▶ _Task prompt_
When you copy the data, keep every word exactly as it is and leave the pictures out.

▶ _Exercise data_
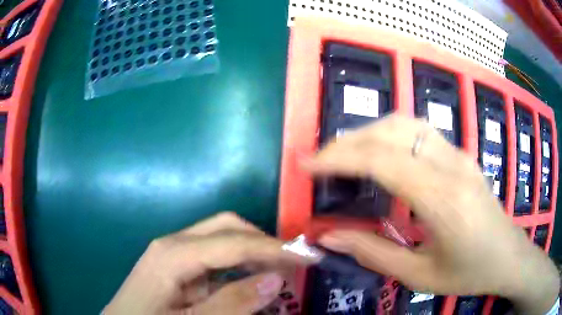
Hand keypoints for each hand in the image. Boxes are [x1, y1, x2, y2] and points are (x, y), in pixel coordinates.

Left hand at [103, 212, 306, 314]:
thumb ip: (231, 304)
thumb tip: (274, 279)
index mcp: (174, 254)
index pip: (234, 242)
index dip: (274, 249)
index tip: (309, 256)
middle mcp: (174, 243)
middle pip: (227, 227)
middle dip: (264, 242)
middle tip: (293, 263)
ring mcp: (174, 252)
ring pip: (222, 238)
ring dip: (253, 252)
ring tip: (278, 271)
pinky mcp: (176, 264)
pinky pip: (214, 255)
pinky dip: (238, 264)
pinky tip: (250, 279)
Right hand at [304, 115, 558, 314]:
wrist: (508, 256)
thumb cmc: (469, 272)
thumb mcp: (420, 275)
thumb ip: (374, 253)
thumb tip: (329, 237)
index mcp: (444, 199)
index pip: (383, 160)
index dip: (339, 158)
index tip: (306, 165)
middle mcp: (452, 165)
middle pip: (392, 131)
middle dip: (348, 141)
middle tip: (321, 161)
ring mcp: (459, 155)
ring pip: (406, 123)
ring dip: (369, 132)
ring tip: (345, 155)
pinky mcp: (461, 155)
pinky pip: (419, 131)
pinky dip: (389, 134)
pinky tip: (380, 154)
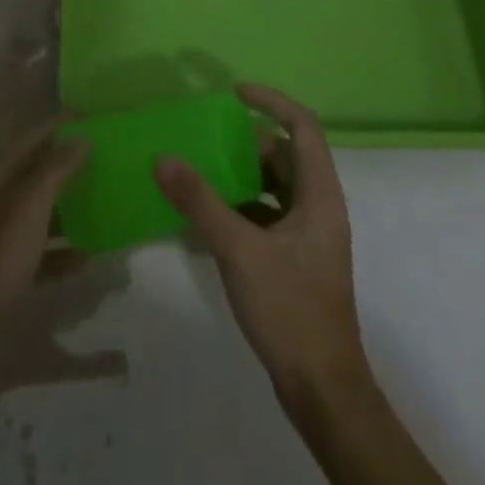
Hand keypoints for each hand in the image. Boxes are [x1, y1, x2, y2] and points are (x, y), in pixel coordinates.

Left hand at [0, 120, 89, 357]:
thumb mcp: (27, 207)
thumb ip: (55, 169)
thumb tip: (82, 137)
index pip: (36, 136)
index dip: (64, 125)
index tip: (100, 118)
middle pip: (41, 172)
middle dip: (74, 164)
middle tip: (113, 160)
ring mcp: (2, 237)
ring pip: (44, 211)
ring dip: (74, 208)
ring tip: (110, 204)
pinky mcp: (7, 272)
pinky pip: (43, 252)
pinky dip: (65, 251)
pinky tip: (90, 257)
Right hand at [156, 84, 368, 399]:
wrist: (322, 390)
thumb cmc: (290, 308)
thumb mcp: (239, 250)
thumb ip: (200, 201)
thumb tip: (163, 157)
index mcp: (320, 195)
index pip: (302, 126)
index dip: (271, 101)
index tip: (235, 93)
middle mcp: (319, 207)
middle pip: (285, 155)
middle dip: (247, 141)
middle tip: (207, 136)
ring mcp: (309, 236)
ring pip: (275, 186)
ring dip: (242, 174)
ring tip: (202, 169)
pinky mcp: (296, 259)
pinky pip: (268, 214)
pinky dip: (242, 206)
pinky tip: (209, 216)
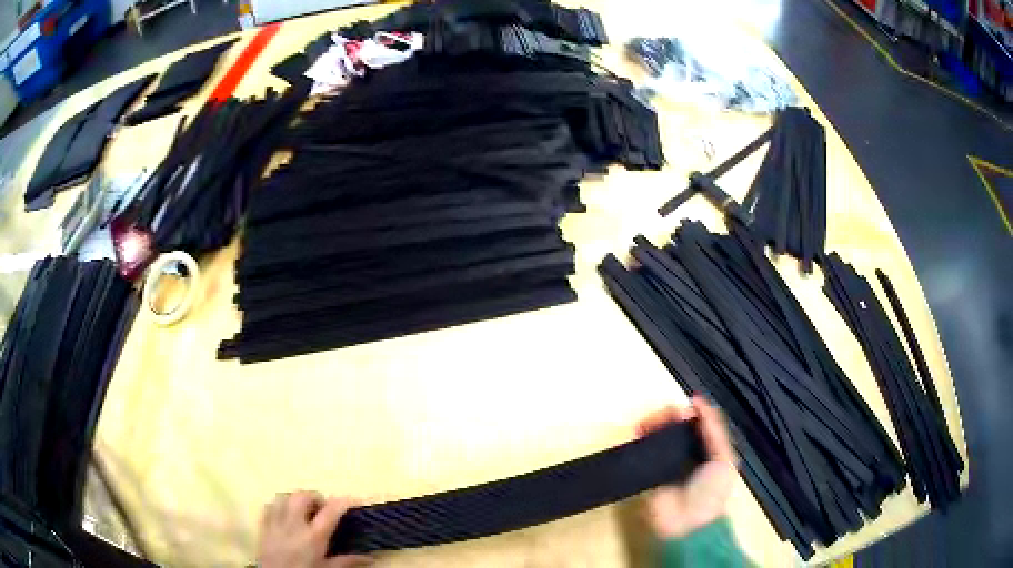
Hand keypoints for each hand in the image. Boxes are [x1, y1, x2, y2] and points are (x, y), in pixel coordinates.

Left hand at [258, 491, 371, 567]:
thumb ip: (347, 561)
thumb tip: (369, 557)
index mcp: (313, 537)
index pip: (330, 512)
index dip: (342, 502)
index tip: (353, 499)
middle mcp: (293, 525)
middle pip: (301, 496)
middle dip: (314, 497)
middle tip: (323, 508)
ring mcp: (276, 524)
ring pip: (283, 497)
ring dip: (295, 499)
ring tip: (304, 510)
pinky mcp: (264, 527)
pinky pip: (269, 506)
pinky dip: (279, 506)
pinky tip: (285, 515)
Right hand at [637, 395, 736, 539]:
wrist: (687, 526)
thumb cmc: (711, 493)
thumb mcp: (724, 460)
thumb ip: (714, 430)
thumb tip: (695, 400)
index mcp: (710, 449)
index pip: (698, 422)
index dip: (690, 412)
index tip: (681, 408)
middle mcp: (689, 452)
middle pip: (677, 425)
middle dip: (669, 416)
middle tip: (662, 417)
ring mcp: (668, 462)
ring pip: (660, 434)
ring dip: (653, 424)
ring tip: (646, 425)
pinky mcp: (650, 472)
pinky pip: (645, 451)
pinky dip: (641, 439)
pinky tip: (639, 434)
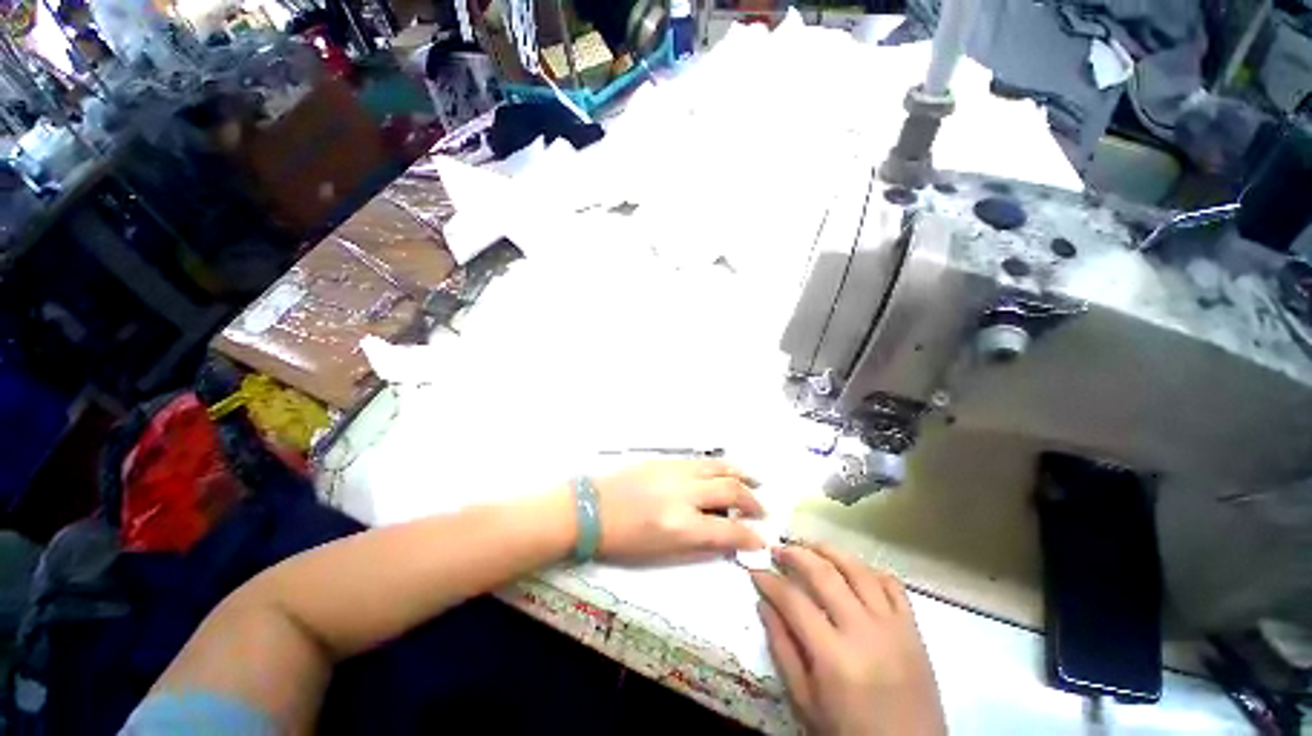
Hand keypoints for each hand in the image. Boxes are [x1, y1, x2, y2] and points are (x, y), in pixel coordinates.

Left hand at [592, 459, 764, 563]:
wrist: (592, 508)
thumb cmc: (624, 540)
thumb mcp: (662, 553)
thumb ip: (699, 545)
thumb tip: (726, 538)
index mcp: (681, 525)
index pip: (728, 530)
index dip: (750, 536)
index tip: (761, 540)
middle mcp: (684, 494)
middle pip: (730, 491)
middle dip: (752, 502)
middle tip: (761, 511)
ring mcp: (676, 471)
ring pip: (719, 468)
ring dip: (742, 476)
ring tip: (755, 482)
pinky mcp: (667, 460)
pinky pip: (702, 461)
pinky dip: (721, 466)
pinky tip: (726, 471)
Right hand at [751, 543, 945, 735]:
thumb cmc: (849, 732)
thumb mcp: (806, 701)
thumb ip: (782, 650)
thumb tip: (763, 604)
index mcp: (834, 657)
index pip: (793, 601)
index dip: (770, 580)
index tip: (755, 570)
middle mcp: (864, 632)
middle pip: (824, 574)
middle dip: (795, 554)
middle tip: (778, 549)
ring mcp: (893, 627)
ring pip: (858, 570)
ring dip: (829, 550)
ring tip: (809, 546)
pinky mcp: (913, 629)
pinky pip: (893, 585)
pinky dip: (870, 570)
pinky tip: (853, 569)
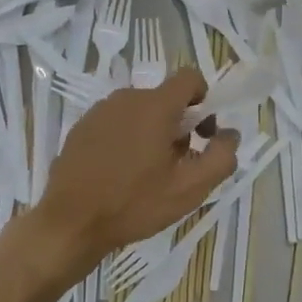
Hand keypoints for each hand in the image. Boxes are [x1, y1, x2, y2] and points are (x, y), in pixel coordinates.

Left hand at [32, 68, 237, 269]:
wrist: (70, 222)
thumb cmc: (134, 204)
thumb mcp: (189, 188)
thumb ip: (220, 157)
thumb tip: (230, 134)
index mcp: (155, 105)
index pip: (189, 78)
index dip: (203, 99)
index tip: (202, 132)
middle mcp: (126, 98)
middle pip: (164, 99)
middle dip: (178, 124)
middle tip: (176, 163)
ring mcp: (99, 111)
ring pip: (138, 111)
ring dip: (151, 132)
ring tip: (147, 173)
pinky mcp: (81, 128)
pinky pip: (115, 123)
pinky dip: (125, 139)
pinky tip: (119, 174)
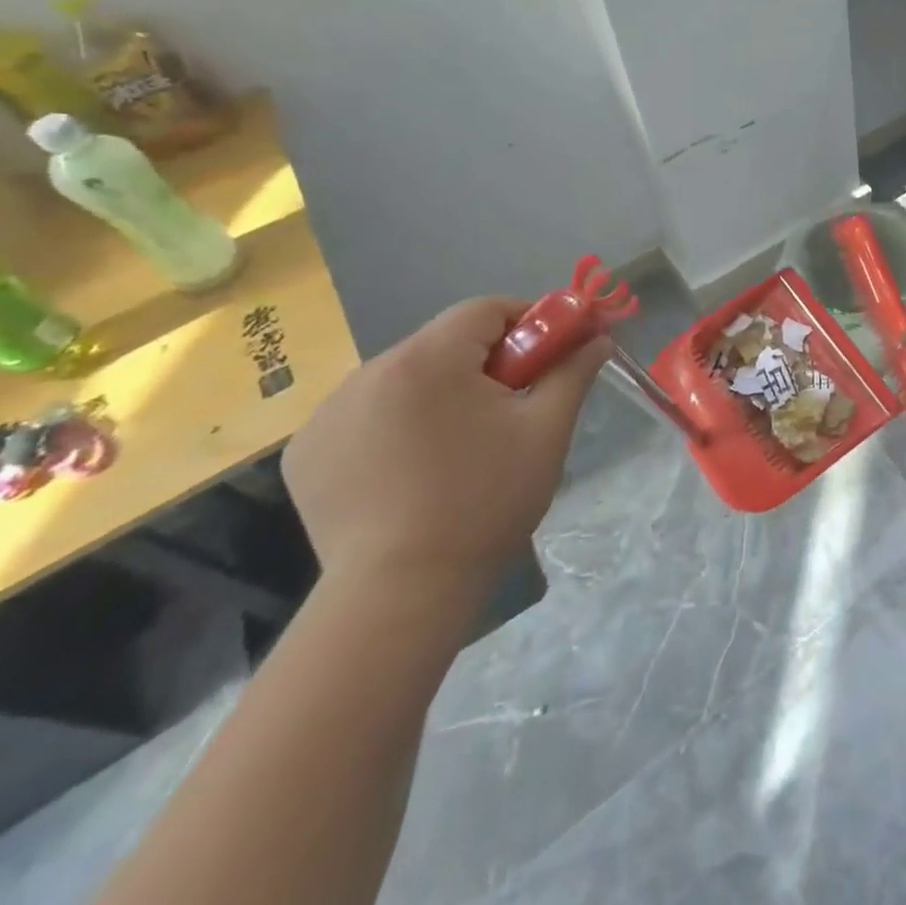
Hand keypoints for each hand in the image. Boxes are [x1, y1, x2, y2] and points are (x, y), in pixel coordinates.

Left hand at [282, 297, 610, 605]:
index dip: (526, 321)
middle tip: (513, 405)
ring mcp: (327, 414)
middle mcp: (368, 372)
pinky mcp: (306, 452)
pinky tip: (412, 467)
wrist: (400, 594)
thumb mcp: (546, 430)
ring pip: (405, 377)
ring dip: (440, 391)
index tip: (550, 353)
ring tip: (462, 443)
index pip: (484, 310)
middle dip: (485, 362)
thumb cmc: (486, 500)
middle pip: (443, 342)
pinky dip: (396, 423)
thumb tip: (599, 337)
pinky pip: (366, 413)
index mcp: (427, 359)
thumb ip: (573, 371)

▶ _Completed exercise_
Hand keypoints for each hand in the image. Boxes are [x1, y1, x2, y2] and points are (x, y), in pixel coordinates.

Left hand at [103, 212, 306, 314]:
thumb ip: (231, 304)
thumb tip: (274, 279)
index mcp: (174, 254)
index pip: (234, 242)
index dip: (274, 249)
index tip: (309, 256)
middle mcp: (174, 243)
middle pip: (227, 227)
middle dip: (264, 242)
middle tip: (293, 263)
ring mcp: (174, 252)
ring pip: (222, 238)
ring dip: (253, 252)
ring tip: (278, 271)
pinky mcp: (176, 264)
pinky pip: (214, 255)
pinky dip: (238, 264)
pinky tip: (250, 279)
Right hand at [304, 115, 558, 314]:
wrist: (508, 256)
thumb cmc: (469, 272)
thumb mcp: (420, 275)
thumb ip: (374, 253)
thumb tip: (329, 237)
index mcp: (444, 199)
index pip: (383, 160)
index dip: (339, 158)
index tip: (306, 165)
middle mcp: (452, 165)
middle pip: (392, 131)
middle dip: (348, 141)
middle tip: (321, 161)
ring mcp: (459, 155)
ring pip: (406, 123)
ring dip: (369, 132)
ring tip: (345, 155)
pinky mcp: (461, 155)
pinky pip: (419, 131)
pinky dip: (389, 134)
pinky tip: (380, 154)
Hand keypoints for each hand in the image. Boxes are [x1, y1, x2, y2] and points are (x, y), in pixel coordinates.

Left hand at [0, 120, 89, 357]:
thumb mcp: (27, 207)
thumb ip: (55, 169)
thumb tip: (82, 137)
index pip: (36, 136)
index dip: (64, 125)
index tip: (100, 118)
middle pip: (41, 172)
middle dip: (74, 164)
middle tip: (113, 160)
ring mcp: (2, 237)
ring pip: (44, 211)
ring dip: (74, 208)
ring tip: (110, 204)
pinky mcp: (7, 272)
pinky pip: (43, 252)
pinky dip: (65, 251)
pinky tip: (90, 257)
Right hand at [156, 84, 368, 399]:
wrist: (322, 390)
thumb cmc: (290, 308)
thumb mcp: (239, 250)
thumb ip: (200, 201)
thumb tip: (163, 157)
index mcp: (320, 195)
index pip: (302, 126)
index dip: (271, 101)
index tip: (235, 93)
middle mcp: (319, 207)
middle pip: (285, 155)
middle dip: (247, 141)
middle tip: (207, 136)
ring mcp: (309, 236)
ring pip: (275, 186)
ring dip: (242, 174)
ring tip: (202, 169)
pinky mcp: (296, 259)
pinky pip: (268, 214)
pinky dip: (242, 206)
pinky tip: (209, 216)
Hand keypoints for each hand in the image. Boxes are [x1, y1, x2, y2] and points are (x, y), in pixel coordinates.

Left hand at [258, 491, 371, 567]:
thumb ip: (347, 561)
thumb tip: (369, 557)
index mcp: (313, 537)
index pip: (330, 512)
index dip: (342, 502)
index tip: (353, 499)
middle mcp: (293, 525)
middle pip: (301, 496)
middle dip: (314, 497)
middle tip: (323, 508)
ring mcp: (276, 524)
ring pip: (283, 497)
ring dip: (295, 499)
ring tip: (304, 510)
pinky mcp: (264, 527)
pinky pip: (269, 506)
pinky dip: (279, 506)
pinky tip: (285, 515)
Right hand at [637, 395, 736, 539]:
wrist: (687, 526)
thumb cmc: (711, 493)
thumb mcp: (724, 460)
thumb ip: (714, 430)
thumb tip: (695, 400)
index mcp: (710, 449)
index pip: (698, 422)
index dip: (690, 412)
index tip: (681, 408)
middle mcp: (689, 452)
middle pip: (677, 425)
middle dip: (669, 416)
middle tip: (662, 417)
ring mcp: (668, 462)
ring pip: (660, 434)
ring dip: (653, 424)
ring tip: (646, 425)
pinky mcp: (650, 472)
pinky pip: (645, 451)
pinky dip: (641, 439)
pinky tip: (639, 434)
Hand keypoints for each hand in the image. Boxes are [x1, y1, x2, y2] and points are (x, y), in pixel coordinates.

Left hand at [592, 459, 764, 563]:
wrist: (592, 508)
thumb cmc: (624, 540)
thumb mcp: (662, 553)
thumb ip: (699, 545)
thumb tip: (726, 538)
index mcp: (681, 525)
index pip: (728, 530)
index dip: (750, 536)
index tip: (761, 540)
middle mcp: (684, 494)
middle pip: (730, 491)
middle dip: (752, 502)
middle tip: (761, 511)
ring mcp: (676, 471)
ring pip: (719, 468)
ring dip: (742, 476)
ring tip: (755, 482)
pinky mcp: (667, 460)
pinky pip: (702, 461)
pinky dip: (721, 466)
pinky tip: (726, 471)
Right hand at [751, 543, 945, 735]:
thumb cmc: (849, 732)
thumb mcp: (806, 701)
thumb ip: (782, 650)
thumb tip: (763, 604)
index mcp: (834, 657)
index pip: (793, 601)
index dip: (770, 580)
index tip: (755, 570)
middle mcp: (864, 632)
middle pip: (824, 574)
middle dip: (795, 554)
middle tip: (778, 549)
ring mcp: (893, 627)
ring pip: (858, 570)
ring dip: (829, 550)
ring tip: (809, 546)
pinky mcp: (913, 629)
pinky pip: (893, 585)
pinky dip: (870, 570)
pinky tip: (853, 569)
Hand keypoints for each hand in the image. Boxes are [x1, y1, x2, y2] and points are (x, y), in pixel coordinates.

Left hand at [32, 68, 237, 269]:
wrist: (70, 222)
thumb cmc: (134, 204)
thumb mcp: (189, 188)
thumb ip: (220, 157)
thumb tip: (230, 134)
index mcp: (155, 105)
index pip: (189, 78)
index dip: (203, 99)
index tip: (202, 132)
middle mcp: (126, 98)
middle pip: (164, 99)
middle dip: (178, 124)
middle tip: (176, 163)
ring mcp: (99, 111)
ring pip: (138, 111)
ring dip: (151, 132)
ring tip: (147, 173)
pinky mcp: (81, 128)
pinky pip: (115, 123)
pinky dip: (125, 139)
pinky tip: (119, 174)
Hand keypoints for each hand in the image. Boxes are [x1, y1, x2, y2] and points are (x, y), in pixel coordinates.

Left hand at [282, 297, 610, 605]:
index dip: (526, 321)
middle tip: (513, 405)
ring mcp: (327, 414)
middle mcp: (368, 372)
pinky mcp: (306, 452)
pinky tip: (412, 467)
wrist: (400, 594)
thumb mcp: (546, 430)
ring pip: (405, 377)
ring dip: (440, 391)
index tip: (550, 353)
ring tip: (462, 443)
index pip: (484, 310)
middle dip: (485, 362)
thumb cmc: (486, 500)
middle pip: (443, 342)
pinky dip: (396, 423)
thumb tip: (599, 337)
pinky pip: (366, 413)
index mcp: (427, 359)
thumb ip: (573, 371)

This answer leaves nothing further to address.